• **Directions for this task**:
In the text about mapping Port-au-Prince, how many MapSwipe users mapped around 1000 km2 in five days? Please answer with the number.

• **Text block**:
--*--

Traditionally, field teams doing this kind of research use lists of known villages or neighbourhoods and choose samples from these lists. But if the maps on which these lists are based are out of date (like the existing maps of Port-au-Prince), this method can miss entire communities of people, which means results can be biased. It can also take a lot of time to complete.
Telling the people from the forests
To get around these problems, new software tools use satellite images and maps to randomise samples within an area.
The satellite imagery of Port-au-Prince is much more up-to-date, but the software tools can’t pick out residential areas.
All this means that if the team had relied only on this from the outset, they could potentially find themselves in the middle of a field or forest without any people to survey!
Painting between the lines
To improve this process, we thought MapSwipe could help to create a more complete picture. Satellite imagery of Port-au-Prince would give the survey team the big picture; MapSwipe users could help them tell the houses from the trees.
On 12 April 2018 we launched the mission to MapSwipe users: build a clearer picture of the city of Port-au-Prince. Our committed users got swiping – and quickly! In five days 186 of our dedicated swipers had mapped around 1000 km2. Even the Doctors Without Borders Haiti team got involved!
Outcome
Once we had the information from Mapswipers, we created a randomised sample from populated areas.
We inputted the MapSwipe data into a software called QGIS to create a series of points within the communes. QGIS is an open-source desktop geographical information software that can create, edit, visualise, analyse and publish geospatial information. We sent this sample over to the team in Haiti who checked the points we had generated against Google Earth. The survey team discounted points in areas that they knew were inaccessible. To make sure the sample size was scientific and significant, we generated new points to replace them.

--*--

• **Provided records**:
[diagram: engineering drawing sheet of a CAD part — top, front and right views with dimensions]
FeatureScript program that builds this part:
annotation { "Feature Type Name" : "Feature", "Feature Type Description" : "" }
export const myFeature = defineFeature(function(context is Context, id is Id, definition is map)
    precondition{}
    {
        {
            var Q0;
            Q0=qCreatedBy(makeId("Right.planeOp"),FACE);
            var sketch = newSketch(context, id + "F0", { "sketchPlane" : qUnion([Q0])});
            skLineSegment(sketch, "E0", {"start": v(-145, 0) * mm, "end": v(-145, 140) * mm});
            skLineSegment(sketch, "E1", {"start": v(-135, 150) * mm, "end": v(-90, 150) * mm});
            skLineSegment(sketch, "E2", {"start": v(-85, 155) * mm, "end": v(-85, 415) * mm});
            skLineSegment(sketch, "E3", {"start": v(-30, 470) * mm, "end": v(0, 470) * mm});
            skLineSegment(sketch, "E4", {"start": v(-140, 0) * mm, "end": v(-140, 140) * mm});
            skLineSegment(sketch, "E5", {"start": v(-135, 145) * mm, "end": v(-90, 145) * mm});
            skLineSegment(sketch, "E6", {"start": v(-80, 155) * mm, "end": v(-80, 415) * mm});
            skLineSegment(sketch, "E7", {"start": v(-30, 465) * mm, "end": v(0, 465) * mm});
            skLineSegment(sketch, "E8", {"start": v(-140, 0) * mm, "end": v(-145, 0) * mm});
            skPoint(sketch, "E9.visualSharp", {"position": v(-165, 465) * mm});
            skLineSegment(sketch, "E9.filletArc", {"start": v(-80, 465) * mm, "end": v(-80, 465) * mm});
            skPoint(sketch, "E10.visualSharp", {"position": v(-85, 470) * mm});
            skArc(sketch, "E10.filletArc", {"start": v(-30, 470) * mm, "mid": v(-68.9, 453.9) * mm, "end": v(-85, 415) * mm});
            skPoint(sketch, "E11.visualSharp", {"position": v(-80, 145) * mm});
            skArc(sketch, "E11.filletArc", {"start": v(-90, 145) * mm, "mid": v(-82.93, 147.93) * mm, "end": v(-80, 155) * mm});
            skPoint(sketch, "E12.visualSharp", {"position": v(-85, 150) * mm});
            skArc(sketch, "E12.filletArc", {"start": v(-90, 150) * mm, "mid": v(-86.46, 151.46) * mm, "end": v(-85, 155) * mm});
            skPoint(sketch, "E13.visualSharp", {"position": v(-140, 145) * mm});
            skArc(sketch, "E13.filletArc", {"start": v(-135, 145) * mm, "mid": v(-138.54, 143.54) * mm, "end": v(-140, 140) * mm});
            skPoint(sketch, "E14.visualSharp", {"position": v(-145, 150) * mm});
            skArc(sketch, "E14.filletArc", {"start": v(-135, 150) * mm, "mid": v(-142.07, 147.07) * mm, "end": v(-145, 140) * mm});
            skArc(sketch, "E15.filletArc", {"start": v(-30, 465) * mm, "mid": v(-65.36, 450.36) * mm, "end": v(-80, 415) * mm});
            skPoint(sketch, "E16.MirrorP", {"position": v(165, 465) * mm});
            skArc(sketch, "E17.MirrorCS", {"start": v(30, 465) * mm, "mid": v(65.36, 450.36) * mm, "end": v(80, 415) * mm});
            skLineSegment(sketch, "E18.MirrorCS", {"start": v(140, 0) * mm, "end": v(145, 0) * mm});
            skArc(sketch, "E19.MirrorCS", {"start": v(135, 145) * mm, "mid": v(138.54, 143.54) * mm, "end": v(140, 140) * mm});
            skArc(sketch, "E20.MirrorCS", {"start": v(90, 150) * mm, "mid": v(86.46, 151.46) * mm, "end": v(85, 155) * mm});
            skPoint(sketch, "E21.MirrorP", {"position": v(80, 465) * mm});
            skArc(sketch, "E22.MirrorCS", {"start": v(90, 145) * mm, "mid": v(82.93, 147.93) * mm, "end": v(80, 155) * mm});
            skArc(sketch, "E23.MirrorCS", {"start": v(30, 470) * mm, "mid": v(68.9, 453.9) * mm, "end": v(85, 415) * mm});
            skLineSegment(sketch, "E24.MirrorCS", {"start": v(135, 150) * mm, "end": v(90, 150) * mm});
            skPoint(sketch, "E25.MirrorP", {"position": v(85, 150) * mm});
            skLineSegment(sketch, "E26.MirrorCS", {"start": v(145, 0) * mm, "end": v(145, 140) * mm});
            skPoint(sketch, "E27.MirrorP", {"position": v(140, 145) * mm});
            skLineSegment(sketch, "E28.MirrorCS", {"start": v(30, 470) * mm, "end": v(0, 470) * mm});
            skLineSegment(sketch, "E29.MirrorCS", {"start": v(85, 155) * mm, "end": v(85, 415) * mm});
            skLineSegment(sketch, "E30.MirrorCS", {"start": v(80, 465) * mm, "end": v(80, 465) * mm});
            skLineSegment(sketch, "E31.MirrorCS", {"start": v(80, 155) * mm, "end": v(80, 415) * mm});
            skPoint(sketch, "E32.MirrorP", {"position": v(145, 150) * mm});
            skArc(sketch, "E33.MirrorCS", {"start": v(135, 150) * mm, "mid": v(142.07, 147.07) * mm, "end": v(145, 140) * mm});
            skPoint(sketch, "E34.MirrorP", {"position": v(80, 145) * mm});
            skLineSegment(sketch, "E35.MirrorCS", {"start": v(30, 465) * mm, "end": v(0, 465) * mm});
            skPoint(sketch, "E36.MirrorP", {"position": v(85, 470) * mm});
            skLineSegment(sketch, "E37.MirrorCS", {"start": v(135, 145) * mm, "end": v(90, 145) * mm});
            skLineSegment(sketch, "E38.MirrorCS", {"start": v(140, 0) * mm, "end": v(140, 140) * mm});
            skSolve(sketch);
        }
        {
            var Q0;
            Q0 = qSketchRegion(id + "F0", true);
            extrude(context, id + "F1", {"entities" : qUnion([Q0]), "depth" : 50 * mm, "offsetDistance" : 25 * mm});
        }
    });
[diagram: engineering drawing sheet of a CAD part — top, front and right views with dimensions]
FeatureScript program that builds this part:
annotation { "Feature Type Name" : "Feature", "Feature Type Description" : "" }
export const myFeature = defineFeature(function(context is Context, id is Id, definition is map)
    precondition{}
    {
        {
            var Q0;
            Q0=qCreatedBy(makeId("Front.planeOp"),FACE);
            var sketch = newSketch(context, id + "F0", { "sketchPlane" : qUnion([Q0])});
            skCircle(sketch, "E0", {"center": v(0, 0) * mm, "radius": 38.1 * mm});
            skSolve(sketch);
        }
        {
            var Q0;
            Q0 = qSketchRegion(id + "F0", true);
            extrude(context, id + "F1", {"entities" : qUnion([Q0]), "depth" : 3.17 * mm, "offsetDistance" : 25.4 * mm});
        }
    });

--*--

• **Solved exercise**:
186